🚀 Swedish BERT Models for Sentiment Analysis
Recorded Future, in collaboration with AI Sweden, presents two Swedish language models tailored for sentiment analysis. These models are built upon the KB/bert-base-swedish-cased model and fine - tuned to handle multi - label sentiment analysis tasks.
These models have been optimized for detecting sentiments related to fear and violence. They output three floating - point numbers corresponding to the labels "Negative", "Weak sentiment", and "Strong Sentiment" at their respective indices.
The models were trained on Swedish conversational data gathered from diverse internet sources and forums. They are exclusively trained on Swedish data and support inference only for Swedish input texts. Inference metrics for non - Swedish inputs are undefined, and such inputs are regarded as out - of - domain data.
The current models are supported by Transformers version >= 4.3.3 and Torch version 1.8.0. Compatibility with older versions has not been verified.
✨ Features
- Sentiment Focus: Fine - tuned for fear and violence sentiment analysis.
- Swedish - Specific: Trained solely on Swedish data for accurate Swedish text inference.
- Multi - Label Output: Provides three - label sentiment output.
📦 Installation
The models can be imported from the transformers
library.
Swedish - Sentiment - Fear
from transformers import BertForSequenceClassification, BertTokenizerFast
tokenizer = BertTokenizerFast.from_pretrained("RecordedFuture/Swedish-Sentiment-Fear")
classifier_fear = BertForSequenceClassification.from_pretrained("RecordedFuture/Swedish-Sentiment-Fear")
Swedish - Sentiment - Violence
from transformers import BertForSequenceClassification, BertTokenizerFast
tokenizer = BertTokenizerFast.from_pretrained("RecordedFuture/Swedish-Sentiment-Violence")
classifier_violence = BertForSequenceClassification.from_pretrained("RecordedFuture/Swedish-Sentiment-Violence")
💻 Usage Examples
Basic Usage
After initializing the model and tokenizer, you can use the model for inference.
from transformers import BertForSequenceClassification, BertTokenizerFast
tokenizer = BertTokenizerFast.from_pretrained("RecordedFuture/Swedish-Sentiment-Fear")
classifier_fear = BertForSequenceClassification.from_pretrained("RecordedFuture/Swedish-Sentiment-Fear")
input_text = "Your Swedish text here"
inputs = tokenizer(input_text, return_tensors='pt')
outputs = classifier_fear(**inputs)
Advanced Usage
The models are optimized for specific sentiment analysis tasks.
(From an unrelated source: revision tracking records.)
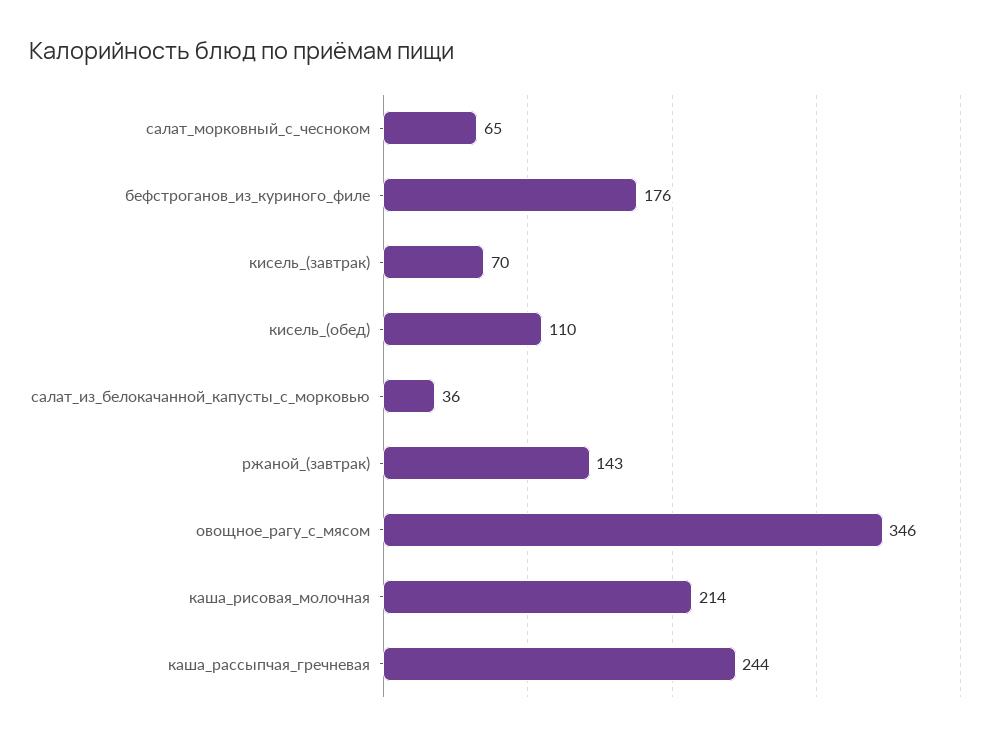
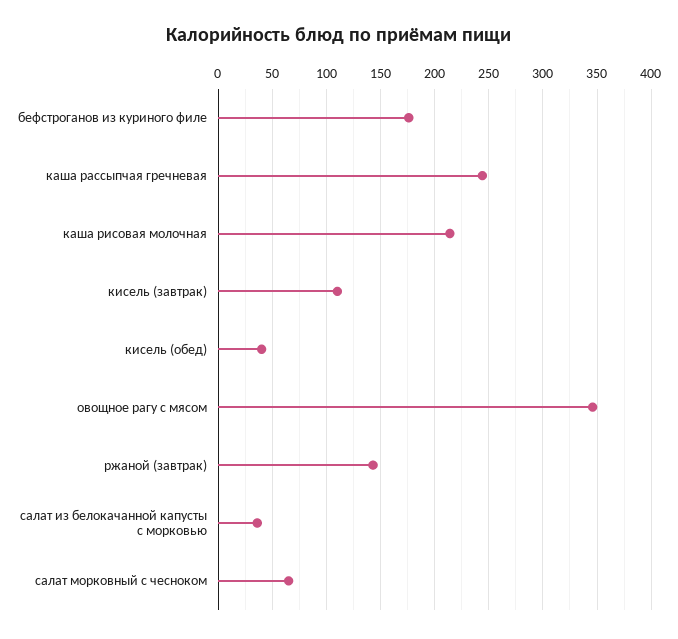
  {
    "салат_морковный_с_чесноком": 65,
    "бефстроганов_из_куриного_филе": 176,
-   "кисель_(завтрак)": 70,
+   "кисель_(завтрак)": 110,
-   "кисель_(обед)": 110,
+   "кисель_(обед)": 40,
    "салат_из_белокачанной_капусты_с_морковью": 36,
    "ржаной_(завтрак)": 143,
    "овощное_рагу_с_мясом": 346,
    "каша_рисовая_молочная": 214,
    "каша_рассыпчая_гречневая": 244
  }

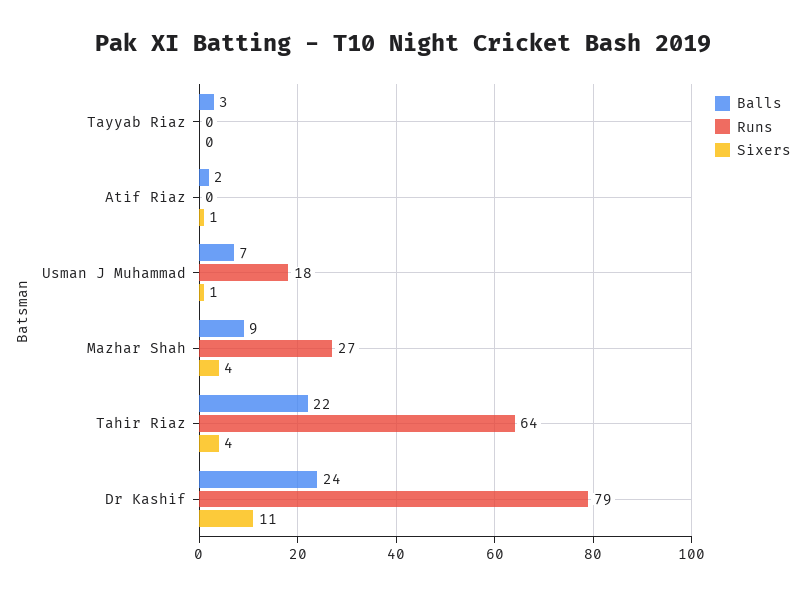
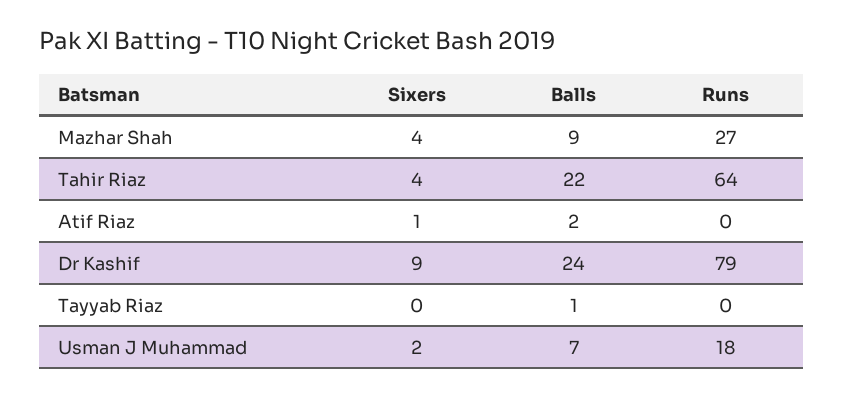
  {
    "Balls": {
-     "Tayyab Riaz": 3,
+     "Tayyab Riaz": 1,
      "Atif Riaz": 2,
      "Usman J Muhammad": 7,
      "Mazhar Shah": 9,
      "Tahir Riaz": 22,
      "Dr Kashif": 24
    },
    "Runs": {
      "Tayyab Riaz": 0,
      "Atif Riaz": 0,
      "Usman J Muhammad": 18,
      "Mazhar Shah": 27,
      "Tahir Riaz": 64,
      "Dr Kashif": 79
    },
    "Sixers": {
      "Tayyab Riaz": 0,
      "Atif Riaz": 1,
-     "Usman J Muhammad": 1,
+     "Usman J Muhammad": 2,
      "Mazhar Shah": 4,
      "Tahir Riaz": 4,
-     "Dr Kashif": 11
+     "Dr Kashif": 9
    }
  }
You can use them for more complex scenarios by fine - tuning the input pre - processing or post - processing steps.
from transformers import BertForSequenceClassification, BertTokenizerFast
tokenizer = BertTokenizerFast.from_pretrained("RecordedFuture/Swedish-Sentiment-Violence")
classifier_violence = BertForSequenceClassification.from_pretrained("RecordedFuture/Swedish-Sentiment-Violence")
input_text = "Your Swedish text here"
inputs = tokenizer(input_text, return_tensors='pt')
outputs = classifier_violence(**inputs)
import torch
probabilities = torch.softmax(outputs.logits, dim = 1)
📚 Documentation
Sentiment Definitions
Swedish - Sentiment - Fear
Strong Sentiment
Texts that hold an expressive emphasis on fear and/ or anxiety.
Weak Sentiment
Texts that express fear and/ or anxiety in a neutral way.
Swedish - Sentiment - Violence
Strong Sentiment
Texts that reference highly violent acts or hold an aggressive tone.
Weak Sentiment
Texts that include general violent statements that do not fall under the strong sentiment.
Verification Metrics
Swedish - Sentiment - Fear
Classification Breakpoint |
F - score |
Precision |
Recall |
0.45 |
0.8754 |
0.8618 |
0.8895 |
Swedish - Sentiment - Violence
Classification Breakpoint |
F - score |
Precision |
Recall |
0.35 |
0.7677 |
0.7456 |
0.791 |
📄 License
This project is released under the MIT license.